▸ **Task directions**
Reproduce the passage of the text on Ekomed-MK's bee feed word for word, starting at "However, for Ekomed-MK" and ending at "impact on beekeepers.".

▸ **Source text**
━━━

The Sweden/USAID FARMA II project supported Ekomed-MK to start producing a new type of bee feed with herbal remedies against parasites. This feed will help keep bees healthy and can reduce losses in honey production by up to 50 percent.
Ever since the beginning of the COVID-19 pandemic, public discourse mainly revolved around staying safe and healthy and about boosting immunity. Honey and other bee products gained in popularity as immunity boosters but little to no attention was paid to the health and immunity of bees.
However, for Ekomed-MK from Crkvina, Šamac, Northern Bosnia and Herzegovina, that is the primary mission. One of their core activities is the production of feed with natural ingredients that protects bees from parasites and boosts their immunity. They also produce wax foundations, which are the building blocks of any hive.
The Sweden/USAID FARMA II project supported Ekomed-MK in their mission to cater to the health of bees. With the support of the project, Ekomed-MK will start producing a bee feed with natural remedies against Varroa parasites that can kill entire colonies over the winter and have a serious economic impact on beekeepers.
From beekeepers to bee protectors
Maslić family, the company owners, established Ekomed-MK in 2008 after being beekeepers for 40 years.

━━━

▸ **Supplied data**
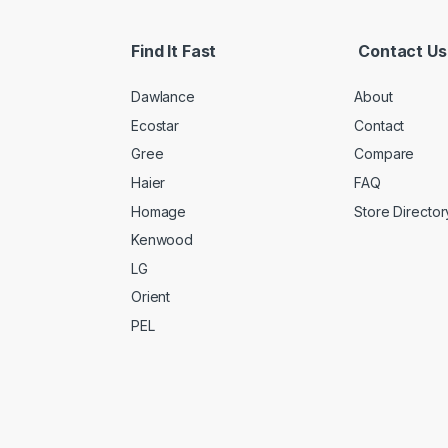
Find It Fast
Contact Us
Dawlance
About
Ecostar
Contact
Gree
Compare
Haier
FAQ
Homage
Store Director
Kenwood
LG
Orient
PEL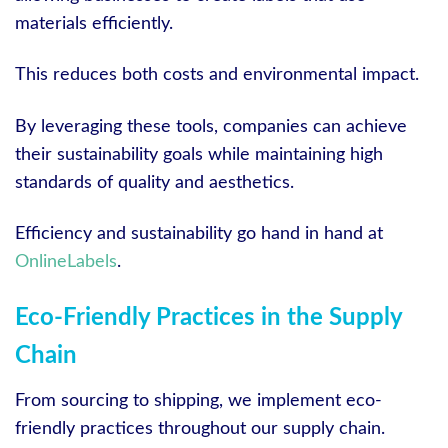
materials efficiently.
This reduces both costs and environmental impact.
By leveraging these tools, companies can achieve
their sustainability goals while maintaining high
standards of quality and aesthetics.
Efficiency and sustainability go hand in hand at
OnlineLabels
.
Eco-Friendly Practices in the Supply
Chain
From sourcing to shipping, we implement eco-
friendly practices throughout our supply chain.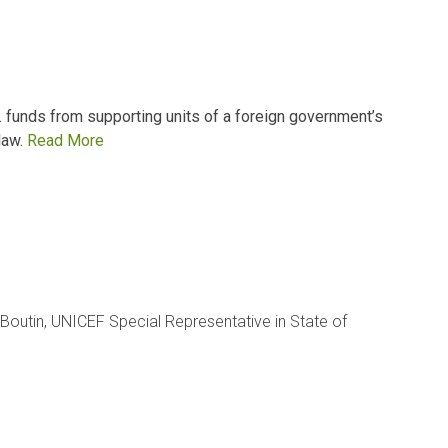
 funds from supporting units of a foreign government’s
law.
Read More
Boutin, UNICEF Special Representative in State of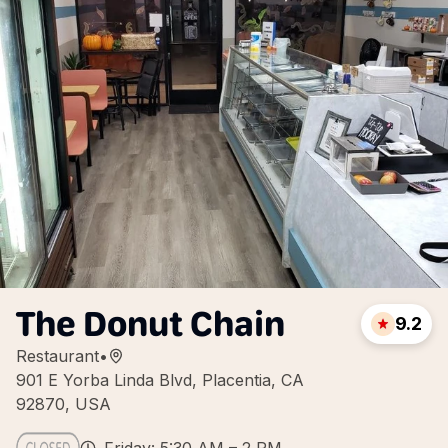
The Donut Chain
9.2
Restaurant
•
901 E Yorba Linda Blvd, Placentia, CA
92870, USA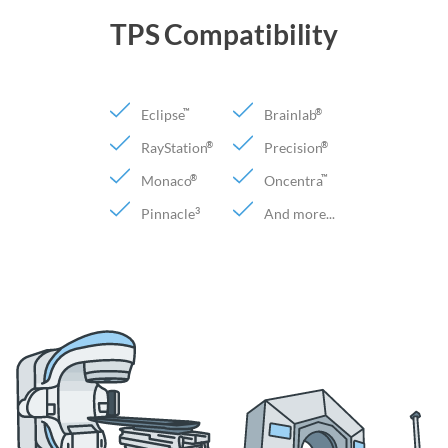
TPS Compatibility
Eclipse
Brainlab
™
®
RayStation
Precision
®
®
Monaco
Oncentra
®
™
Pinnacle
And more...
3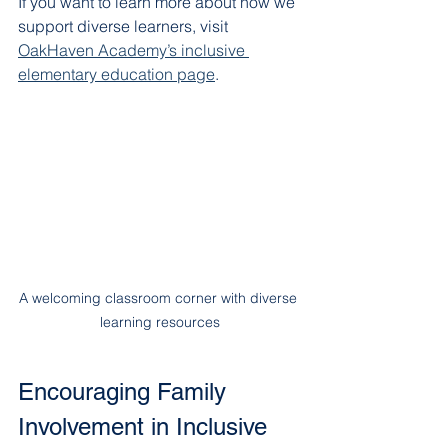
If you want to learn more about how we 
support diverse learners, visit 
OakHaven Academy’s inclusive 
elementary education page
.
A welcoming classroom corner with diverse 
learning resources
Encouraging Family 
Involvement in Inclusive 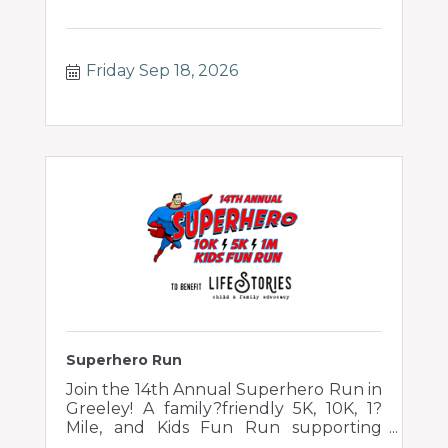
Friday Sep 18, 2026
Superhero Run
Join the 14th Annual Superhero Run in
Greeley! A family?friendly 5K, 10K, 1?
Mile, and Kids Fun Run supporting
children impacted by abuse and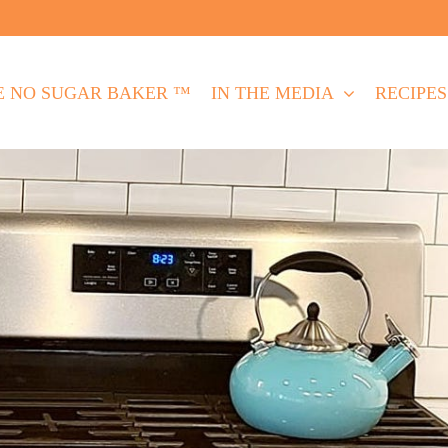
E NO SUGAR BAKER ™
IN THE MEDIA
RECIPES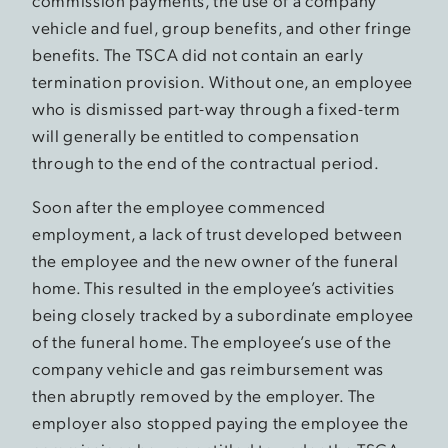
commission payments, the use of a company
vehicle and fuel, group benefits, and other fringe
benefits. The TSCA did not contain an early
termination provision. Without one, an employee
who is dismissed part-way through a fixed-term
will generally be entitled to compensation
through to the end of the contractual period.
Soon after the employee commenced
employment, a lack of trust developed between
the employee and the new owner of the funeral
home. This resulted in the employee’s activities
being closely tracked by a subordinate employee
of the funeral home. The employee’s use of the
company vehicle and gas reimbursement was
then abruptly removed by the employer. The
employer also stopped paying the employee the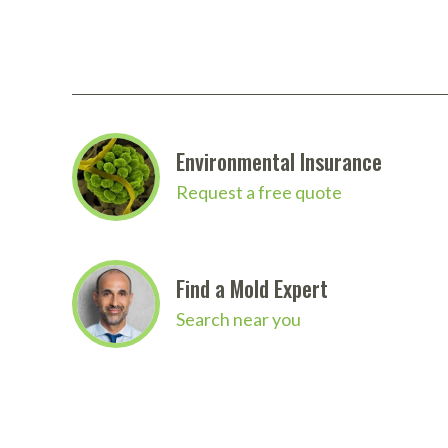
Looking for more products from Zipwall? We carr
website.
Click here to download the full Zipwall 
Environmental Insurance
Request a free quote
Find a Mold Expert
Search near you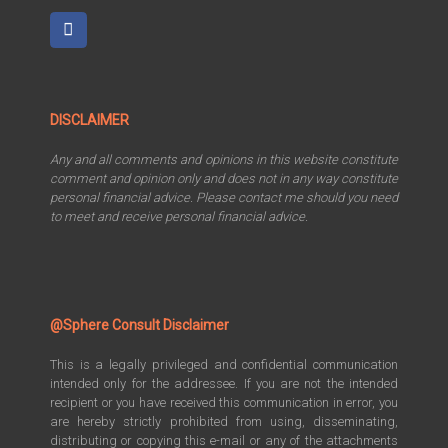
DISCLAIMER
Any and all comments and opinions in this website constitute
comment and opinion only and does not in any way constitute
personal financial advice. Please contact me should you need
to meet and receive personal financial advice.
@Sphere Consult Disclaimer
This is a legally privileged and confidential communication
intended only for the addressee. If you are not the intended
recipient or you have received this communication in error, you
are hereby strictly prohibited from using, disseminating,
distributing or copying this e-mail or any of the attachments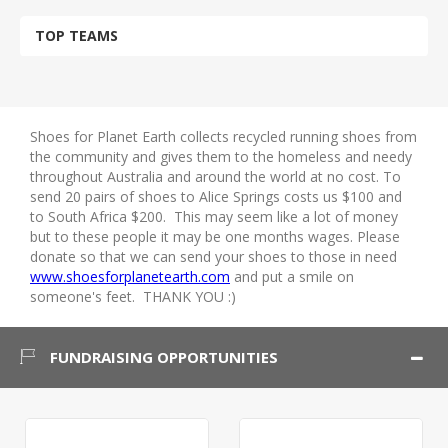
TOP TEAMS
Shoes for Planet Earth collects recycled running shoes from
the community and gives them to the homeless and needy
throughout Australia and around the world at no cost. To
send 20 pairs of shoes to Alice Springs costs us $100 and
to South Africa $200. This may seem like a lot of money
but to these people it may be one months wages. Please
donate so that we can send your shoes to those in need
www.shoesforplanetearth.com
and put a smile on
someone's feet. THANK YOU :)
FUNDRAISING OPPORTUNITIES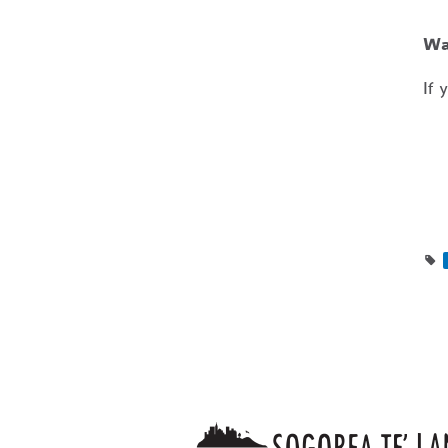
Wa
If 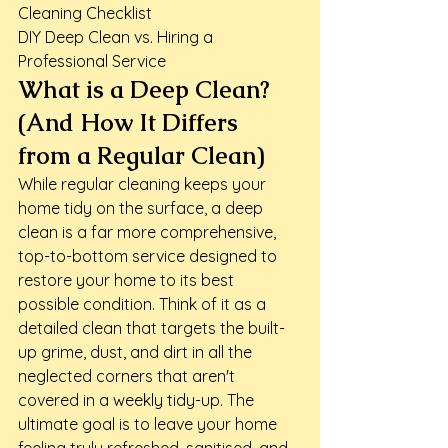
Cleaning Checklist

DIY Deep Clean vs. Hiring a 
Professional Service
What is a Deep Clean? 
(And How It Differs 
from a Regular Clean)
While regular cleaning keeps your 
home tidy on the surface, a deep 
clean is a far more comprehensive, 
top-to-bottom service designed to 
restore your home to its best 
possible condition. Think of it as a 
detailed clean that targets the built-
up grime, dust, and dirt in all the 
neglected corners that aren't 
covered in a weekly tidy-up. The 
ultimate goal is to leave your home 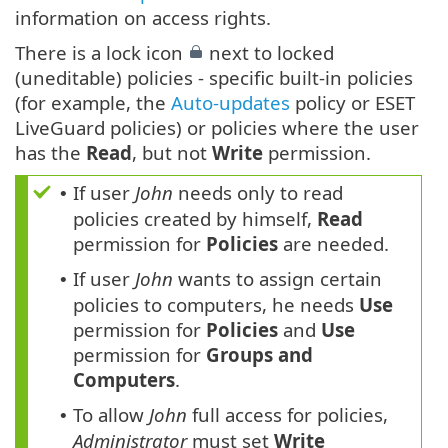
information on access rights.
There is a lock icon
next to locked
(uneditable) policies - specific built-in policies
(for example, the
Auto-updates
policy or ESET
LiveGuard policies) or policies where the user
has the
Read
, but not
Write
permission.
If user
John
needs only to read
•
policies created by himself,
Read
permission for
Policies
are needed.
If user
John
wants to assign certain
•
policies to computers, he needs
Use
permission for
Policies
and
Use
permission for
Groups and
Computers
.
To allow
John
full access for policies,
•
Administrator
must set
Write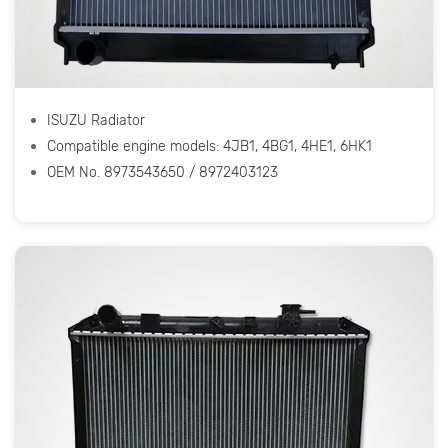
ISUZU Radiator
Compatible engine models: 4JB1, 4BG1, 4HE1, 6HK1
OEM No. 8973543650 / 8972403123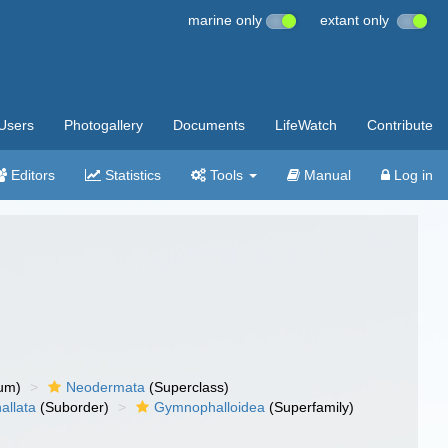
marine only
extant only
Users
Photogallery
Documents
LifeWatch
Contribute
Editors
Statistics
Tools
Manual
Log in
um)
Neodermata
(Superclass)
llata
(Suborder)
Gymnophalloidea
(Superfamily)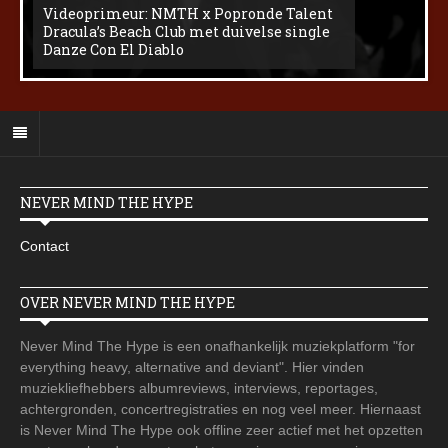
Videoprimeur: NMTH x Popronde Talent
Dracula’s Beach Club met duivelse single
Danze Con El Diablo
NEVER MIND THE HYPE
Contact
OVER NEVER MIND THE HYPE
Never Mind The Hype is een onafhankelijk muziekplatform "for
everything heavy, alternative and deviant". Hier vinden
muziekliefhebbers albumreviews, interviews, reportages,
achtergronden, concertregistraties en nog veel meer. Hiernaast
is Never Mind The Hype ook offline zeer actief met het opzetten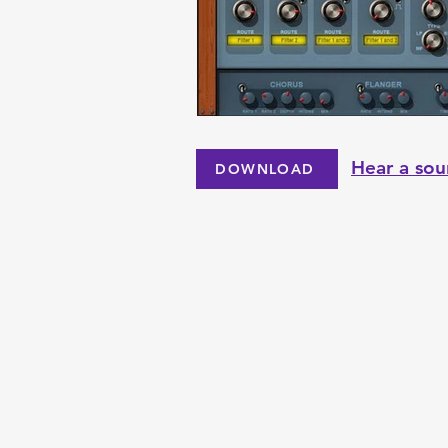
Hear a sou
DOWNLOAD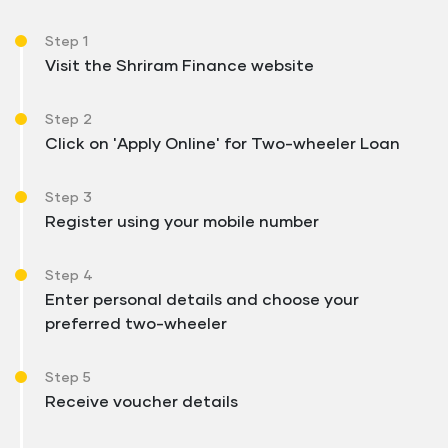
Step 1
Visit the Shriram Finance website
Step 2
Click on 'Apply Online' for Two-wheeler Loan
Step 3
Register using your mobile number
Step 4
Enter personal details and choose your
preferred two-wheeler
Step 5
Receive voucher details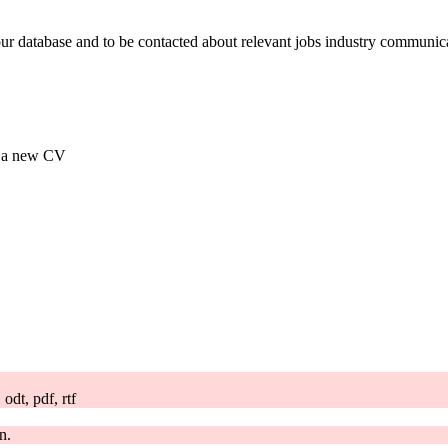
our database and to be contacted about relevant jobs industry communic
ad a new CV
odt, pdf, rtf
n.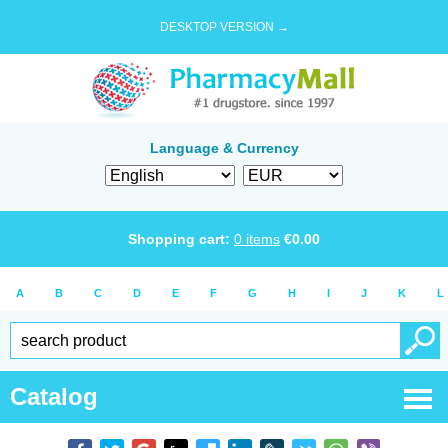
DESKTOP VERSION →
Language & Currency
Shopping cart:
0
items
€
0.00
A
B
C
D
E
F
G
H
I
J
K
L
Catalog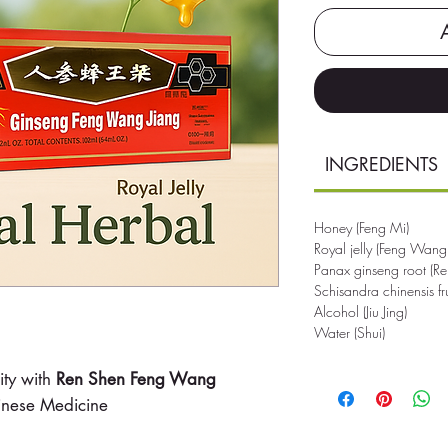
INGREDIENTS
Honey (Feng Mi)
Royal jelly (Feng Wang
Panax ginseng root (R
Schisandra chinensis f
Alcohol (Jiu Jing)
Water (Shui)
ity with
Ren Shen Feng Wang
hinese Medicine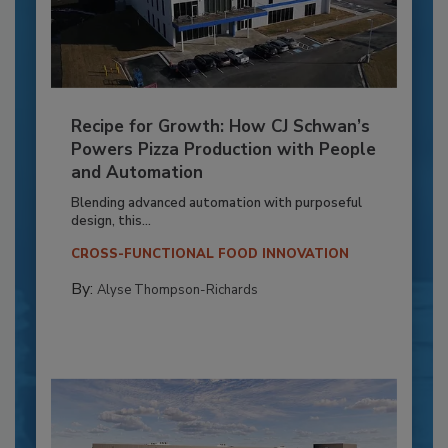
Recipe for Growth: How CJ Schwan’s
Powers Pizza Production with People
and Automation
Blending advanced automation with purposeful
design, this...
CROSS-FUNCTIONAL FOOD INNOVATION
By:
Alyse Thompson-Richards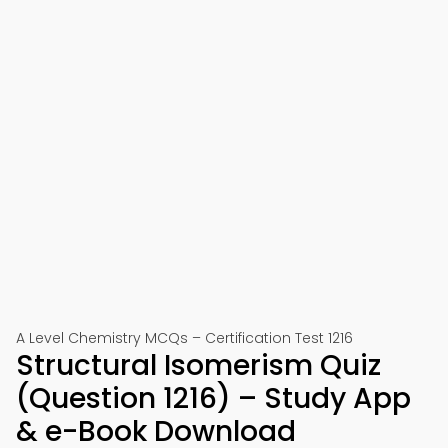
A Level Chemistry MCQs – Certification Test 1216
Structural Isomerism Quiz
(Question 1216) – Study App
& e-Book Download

━━━

▸ **Response area**
However, for Ekomed-MK from Crkvina, Šamac, Northern Bosnia and Herzegovina, that is the primary mission. One of their core activities is the production of feed with natural ingredients that protects bees from parasites and boosts their immunity. They also produce wax foundations, which are the building blocks of any hive.
The Sweden/USAID FARMA II project supported Ekomed-MK in their mission to cater to the health of bees. With the support of the project, Ekomed-MK will start producing a bee feed with natural remedies against Varroa parasites that can kill entire colonies over the winter and have a serious economic impact on beekeepers.